● **TASK REQUIREMENTS**: So that nothing is lost, write out all the lines below exactly.

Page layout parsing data
Content starts
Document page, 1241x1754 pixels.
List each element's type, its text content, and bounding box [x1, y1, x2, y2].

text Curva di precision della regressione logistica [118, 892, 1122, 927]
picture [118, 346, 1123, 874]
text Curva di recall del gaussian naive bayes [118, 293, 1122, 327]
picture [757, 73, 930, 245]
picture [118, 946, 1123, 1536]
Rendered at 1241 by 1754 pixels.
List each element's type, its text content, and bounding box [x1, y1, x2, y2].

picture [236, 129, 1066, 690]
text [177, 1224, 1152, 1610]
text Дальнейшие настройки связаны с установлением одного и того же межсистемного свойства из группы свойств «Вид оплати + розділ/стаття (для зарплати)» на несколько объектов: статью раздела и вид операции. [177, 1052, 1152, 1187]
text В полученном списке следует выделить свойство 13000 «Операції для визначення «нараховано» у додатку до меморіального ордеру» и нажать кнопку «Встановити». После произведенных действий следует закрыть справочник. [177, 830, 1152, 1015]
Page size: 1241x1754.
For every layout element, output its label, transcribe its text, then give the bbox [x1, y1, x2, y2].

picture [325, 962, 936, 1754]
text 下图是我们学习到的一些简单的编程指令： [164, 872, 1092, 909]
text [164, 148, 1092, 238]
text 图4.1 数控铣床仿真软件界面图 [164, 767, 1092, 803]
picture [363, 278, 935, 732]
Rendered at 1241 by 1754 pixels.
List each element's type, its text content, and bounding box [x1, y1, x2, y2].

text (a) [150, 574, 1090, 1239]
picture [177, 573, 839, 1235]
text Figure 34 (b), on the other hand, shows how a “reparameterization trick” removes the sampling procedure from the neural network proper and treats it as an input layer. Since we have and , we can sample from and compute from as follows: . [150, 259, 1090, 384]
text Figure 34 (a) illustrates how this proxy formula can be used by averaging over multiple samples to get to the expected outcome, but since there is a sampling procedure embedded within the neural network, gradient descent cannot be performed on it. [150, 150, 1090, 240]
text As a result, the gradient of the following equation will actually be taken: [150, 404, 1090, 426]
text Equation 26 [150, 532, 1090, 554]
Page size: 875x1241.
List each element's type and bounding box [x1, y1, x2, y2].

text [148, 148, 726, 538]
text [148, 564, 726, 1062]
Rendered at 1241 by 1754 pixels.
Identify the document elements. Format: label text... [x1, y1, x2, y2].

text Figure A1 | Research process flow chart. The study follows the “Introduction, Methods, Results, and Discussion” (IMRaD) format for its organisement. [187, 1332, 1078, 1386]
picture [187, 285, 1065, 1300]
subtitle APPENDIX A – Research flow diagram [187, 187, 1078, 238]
Content ends
● **SOLUTION TO THE PROBLEM**:
Document page, 1241x1754 pixels.
List each element's type, its text content, and bounding box [x1, y1, x2, y2].

text Curva di precision della regressione logistica [118, 892, 1122, 927]
picture [118, 346, 1123, 874]
text Curva di recall del gaussian naive bayes [118, 293, 1122, 327]
picture [757, 73, 930, 245]
picture [118, 946, 1123, 1536]
Rendered at 1241 by 1754 pixels.
List each element's type, its text content, and bounding box [x1, y1, x2, y2].

picture [236, 129, 1066, 690]
text [177, 1224, 1152, 1610]
text Дальнейшие настройки связаны с установлением одного и того же межсистемного свойства из группы свойств «Вид оплати + розділ/стаття (для зарплати)» на несколько объектов: статью раздела и вид операции. [177, 1052, 1152, 1187]
text В полученном списке следует выделить свойство 13000 «Операції для визначення «нараховано» у додатку до меморіального ордеру» и нажать кнопку «Встановити». После произведенных действий следует закрыть справочник. [177, 830, 1152, 1015]
Page size: 1241x1754.
For every layout element, output its label, transcribe its text, then give the bbox [x1, y1, x2, y2].

picture [325, 962, 936, 1754]
text 下图是我们学习到的一些简单的编程指令： [164, 872, 1092, 909]
text [164, 148, 1092, 238]
text 图4.1 数控铣床仿真软件界面图 [164, 767, 1092, 803]
picture [363, 278, 935, 732]
Rendered at 1241 by 1754 pixels.
List each element's type, its text content, and bounding box [x1, y1, x2, y2].

text (a) [150, 574, 1090, 1239]
picture [177, 573, 839, 1235]
text Figure 34 (b), on the other hand, shows how a “reparameterization trick” removes the sampling procedure from the neural network proper and treats it as an input layer. Since we have and , we can sample from and compute from as follows: . [150, 259, 1090, 384]
text Figure 34 (a) illustrates how this proxy formula can be used by averaging over multiple samples to get to the expected outcome, but since there is a sampling procedure embedded within the neural network, gradient descent cannot be performed on it. [150, 150, 1090, 240]
text As a result, the gradient of the following equation will actually be taken: [150, 404, 1090, 426]
text Equation 26 [150, 532, 1090, 554]
Page size: 875x1241.
List each element's type and bounding box [x1, y1, x2, y2].

text [148, 148, 726, 538]
text [148, 564, 726, 1062]
Rendered at 1241 by 1754 pixels.
Identify the document elements. Format: label text... [x1, y1, x2, y2].

text Figure A1 | Research process flow chart. The study follows the “Introduction, Methods, Results, and Discussion” (IMRaD) format for its organisement. [187, 1332, 1078, 1386]
picture [187, 285, 1065, 1300]
subtitle APPENDIX A – Research flow diagram [187, 187, 1078, 238]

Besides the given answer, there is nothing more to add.